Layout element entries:
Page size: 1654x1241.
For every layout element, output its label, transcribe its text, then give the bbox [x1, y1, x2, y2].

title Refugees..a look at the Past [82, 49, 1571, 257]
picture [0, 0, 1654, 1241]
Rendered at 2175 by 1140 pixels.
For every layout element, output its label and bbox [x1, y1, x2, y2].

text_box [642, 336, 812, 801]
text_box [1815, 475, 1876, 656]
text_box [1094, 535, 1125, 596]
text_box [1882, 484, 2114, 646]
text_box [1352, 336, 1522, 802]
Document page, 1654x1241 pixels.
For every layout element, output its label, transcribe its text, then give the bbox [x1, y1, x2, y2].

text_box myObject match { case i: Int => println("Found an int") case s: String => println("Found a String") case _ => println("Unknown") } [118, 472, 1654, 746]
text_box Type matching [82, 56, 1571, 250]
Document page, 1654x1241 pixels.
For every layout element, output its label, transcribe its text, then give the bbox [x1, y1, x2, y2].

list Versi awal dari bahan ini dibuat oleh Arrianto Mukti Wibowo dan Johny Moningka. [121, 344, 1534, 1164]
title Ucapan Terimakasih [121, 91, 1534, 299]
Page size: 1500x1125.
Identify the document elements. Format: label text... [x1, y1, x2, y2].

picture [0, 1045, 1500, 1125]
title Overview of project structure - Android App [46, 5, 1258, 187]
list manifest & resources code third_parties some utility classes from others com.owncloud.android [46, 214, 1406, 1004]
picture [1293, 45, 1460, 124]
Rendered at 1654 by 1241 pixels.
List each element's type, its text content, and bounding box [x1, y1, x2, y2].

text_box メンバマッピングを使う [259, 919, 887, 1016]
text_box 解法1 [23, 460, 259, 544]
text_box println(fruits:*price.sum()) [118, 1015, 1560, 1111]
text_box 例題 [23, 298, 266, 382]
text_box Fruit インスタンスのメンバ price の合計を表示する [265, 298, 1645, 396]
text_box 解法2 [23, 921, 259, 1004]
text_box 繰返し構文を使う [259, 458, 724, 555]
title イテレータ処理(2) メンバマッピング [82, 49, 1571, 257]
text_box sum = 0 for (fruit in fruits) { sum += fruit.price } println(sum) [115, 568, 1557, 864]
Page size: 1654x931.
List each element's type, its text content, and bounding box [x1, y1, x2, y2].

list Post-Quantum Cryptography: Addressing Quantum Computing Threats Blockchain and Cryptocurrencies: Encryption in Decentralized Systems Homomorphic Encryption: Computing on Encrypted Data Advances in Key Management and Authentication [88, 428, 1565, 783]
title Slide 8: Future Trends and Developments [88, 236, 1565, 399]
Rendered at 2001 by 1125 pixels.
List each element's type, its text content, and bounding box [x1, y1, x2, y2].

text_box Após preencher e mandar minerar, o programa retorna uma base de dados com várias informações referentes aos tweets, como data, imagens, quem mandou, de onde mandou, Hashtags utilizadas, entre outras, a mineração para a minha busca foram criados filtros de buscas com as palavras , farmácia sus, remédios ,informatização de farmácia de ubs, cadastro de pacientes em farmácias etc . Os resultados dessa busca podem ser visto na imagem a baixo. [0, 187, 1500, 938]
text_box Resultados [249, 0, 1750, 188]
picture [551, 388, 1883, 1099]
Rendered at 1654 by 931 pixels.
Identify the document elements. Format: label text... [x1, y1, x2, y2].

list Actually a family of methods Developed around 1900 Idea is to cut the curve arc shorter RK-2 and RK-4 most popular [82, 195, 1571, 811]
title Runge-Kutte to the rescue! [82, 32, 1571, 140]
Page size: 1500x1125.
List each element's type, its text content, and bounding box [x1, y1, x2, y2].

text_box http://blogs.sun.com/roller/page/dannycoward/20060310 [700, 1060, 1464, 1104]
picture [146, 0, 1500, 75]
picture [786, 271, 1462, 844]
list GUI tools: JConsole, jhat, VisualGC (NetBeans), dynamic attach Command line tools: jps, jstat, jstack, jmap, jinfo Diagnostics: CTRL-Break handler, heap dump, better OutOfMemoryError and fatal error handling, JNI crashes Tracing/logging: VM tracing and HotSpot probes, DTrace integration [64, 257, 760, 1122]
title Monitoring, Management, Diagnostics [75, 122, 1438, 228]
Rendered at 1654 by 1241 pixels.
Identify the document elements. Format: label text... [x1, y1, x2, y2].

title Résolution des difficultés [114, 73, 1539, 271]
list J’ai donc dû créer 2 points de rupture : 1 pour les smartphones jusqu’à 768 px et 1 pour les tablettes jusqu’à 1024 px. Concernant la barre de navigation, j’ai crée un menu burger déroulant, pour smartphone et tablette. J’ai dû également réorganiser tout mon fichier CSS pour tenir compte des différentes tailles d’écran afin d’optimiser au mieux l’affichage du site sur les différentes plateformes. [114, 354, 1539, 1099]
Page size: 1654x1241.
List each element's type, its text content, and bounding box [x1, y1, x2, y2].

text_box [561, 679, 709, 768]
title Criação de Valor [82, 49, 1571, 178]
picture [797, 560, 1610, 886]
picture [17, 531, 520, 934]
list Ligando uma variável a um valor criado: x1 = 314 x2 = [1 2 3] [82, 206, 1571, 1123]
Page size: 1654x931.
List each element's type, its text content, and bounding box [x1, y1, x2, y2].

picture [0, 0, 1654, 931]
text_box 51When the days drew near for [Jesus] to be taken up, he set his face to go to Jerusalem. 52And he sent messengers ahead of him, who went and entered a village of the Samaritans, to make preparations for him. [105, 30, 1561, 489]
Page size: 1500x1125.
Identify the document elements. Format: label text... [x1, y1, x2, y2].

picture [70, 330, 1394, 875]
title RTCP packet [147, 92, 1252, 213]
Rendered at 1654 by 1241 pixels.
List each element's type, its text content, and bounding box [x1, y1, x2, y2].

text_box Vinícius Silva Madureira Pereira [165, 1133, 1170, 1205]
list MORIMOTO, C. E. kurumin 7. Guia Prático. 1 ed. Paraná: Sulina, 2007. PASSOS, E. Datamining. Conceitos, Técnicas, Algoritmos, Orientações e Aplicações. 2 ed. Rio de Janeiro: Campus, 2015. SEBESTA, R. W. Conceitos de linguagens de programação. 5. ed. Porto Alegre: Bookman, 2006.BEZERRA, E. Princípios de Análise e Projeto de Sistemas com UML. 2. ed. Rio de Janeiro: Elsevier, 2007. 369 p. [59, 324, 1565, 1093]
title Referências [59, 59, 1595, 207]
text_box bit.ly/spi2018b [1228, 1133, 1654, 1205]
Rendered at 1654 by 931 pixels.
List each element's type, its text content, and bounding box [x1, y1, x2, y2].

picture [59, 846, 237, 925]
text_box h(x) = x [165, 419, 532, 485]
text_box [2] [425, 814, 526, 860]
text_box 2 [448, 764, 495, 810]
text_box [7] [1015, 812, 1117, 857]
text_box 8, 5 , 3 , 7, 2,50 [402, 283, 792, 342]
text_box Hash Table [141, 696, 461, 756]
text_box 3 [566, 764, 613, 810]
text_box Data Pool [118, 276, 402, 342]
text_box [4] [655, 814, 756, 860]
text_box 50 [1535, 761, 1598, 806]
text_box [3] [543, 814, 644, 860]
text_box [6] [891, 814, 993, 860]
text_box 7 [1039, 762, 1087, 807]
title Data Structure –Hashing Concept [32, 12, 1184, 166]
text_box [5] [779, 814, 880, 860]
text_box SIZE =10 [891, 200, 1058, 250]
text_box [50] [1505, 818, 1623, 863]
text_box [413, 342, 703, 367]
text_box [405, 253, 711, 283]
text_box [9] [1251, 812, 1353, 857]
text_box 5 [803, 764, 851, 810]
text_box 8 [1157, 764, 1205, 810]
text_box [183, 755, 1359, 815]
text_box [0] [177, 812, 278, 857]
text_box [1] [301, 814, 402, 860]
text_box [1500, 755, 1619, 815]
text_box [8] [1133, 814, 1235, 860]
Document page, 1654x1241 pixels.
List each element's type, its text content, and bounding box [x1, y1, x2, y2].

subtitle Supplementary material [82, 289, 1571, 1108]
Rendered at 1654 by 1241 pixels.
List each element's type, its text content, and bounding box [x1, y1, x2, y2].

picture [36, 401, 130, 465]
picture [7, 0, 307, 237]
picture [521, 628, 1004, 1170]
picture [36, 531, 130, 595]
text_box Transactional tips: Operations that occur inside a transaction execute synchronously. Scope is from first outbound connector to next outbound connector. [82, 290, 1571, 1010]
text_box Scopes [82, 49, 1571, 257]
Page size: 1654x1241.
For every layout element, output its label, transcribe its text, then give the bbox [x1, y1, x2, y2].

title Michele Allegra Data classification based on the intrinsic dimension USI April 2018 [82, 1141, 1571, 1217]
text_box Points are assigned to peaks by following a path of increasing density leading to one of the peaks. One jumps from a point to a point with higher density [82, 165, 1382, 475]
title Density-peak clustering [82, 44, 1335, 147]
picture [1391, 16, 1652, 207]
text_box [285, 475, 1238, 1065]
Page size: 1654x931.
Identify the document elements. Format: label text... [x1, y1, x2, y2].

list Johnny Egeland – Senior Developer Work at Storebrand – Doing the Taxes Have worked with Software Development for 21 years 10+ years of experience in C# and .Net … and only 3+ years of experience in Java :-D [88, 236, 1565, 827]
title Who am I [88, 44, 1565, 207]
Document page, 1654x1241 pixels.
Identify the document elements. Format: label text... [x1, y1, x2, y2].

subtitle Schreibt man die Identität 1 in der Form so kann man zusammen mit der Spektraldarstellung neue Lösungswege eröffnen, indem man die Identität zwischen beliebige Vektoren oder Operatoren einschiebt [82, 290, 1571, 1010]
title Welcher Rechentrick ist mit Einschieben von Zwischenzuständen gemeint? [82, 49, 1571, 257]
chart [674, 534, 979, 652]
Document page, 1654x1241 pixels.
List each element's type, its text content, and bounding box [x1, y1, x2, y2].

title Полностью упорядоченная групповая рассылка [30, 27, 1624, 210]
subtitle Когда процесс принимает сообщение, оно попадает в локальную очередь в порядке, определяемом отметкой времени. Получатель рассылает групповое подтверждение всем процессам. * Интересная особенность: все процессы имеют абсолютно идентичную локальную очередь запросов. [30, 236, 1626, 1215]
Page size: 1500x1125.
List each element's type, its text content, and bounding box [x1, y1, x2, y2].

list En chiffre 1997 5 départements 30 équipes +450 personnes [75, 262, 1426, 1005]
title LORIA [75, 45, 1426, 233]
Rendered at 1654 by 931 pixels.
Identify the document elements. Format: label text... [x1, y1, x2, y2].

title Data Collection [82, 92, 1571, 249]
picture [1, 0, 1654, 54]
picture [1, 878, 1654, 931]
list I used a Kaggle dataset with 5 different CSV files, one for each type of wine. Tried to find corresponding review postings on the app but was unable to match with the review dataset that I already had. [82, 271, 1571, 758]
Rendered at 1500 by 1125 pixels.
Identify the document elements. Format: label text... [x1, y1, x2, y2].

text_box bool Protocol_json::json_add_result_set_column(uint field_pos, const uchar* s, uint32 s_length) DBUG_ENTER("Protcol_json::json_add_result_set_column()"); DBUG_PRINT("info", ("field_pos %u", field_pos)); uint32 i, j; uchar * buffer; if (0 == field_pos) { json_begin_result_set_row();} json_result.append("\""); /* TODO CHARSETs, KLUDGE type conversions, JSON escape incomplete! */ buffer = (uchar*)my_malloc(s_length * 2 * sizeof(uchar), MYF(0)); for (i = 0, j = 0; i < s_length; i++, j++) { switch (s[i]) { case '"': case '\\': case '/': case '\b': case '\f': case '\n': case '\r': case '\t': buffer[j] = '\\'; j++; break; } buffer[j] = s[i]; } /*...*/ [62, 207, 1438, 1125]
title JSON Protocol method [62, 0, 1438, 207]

- WORK REQUIRED
Rewrite the data from its first line down through the line containing "picture [1293, 45, 1460, 124]", replacing "bbox" with "bounding box" wherever it occurs and leaving everything else untouched.

- REPLY
Page size: 1654x1241.
For every layout element, output its label, transcribe its text, then give the bounding box [x1, y1, x2, y2].

title Refugees..a look at the Past [82, 49, 1571, 257]
picture [0, 0, 1654, 1241]
Rendered at 2175 by 1140 pixels.
For every layout element, output its label and bounding box [x1, y1, x2, y2].

text_box [642, 336, 812, 801]
text_box [1815, 475, 1876, 656]
text_box [1094, 535, 1125, 596]
text_box [1882, 484, 2114, 646]
text_box [1352, 336, 1522, 802]
Document page, 1654x1241 pixels.
For every layout element, output its label, transcribe its text, then give the bounding box [x1, y1, x2, y2].

text_box myObject match { case i: Int => println("Found an int") case s: String => println("Found a String") case _ => println("Unknown") } [118, 472, 1654, 746]
text_box Type matching [82, 56, 1571, 250]
Document page, 1654x1241 pixels.
For every layout element, output its label, transcribe its text, then give the bounding box [x1, y1, x2, y2].

list Versi awal dari bahan ini dibuat oleh Arrianto Mukti Wibowo dan Johny Moningka. [121, 344, 1534, 1164]
title Ucapan Terimakasih [121, 91, 1534, 299]
Page size: 1500x1125.
Identify the document elements. Format: label text... [x1, y1, x2, y2].

picture [0, 1045, 1500, 1125]
title Overview of project structure - Android App [46, 5, 1258, 187]
list manifest & resources code third_parties some utility classes from others com.owncloud.android [46, 214, 1406, 1004]
picture [1293, 45, 1460, 124]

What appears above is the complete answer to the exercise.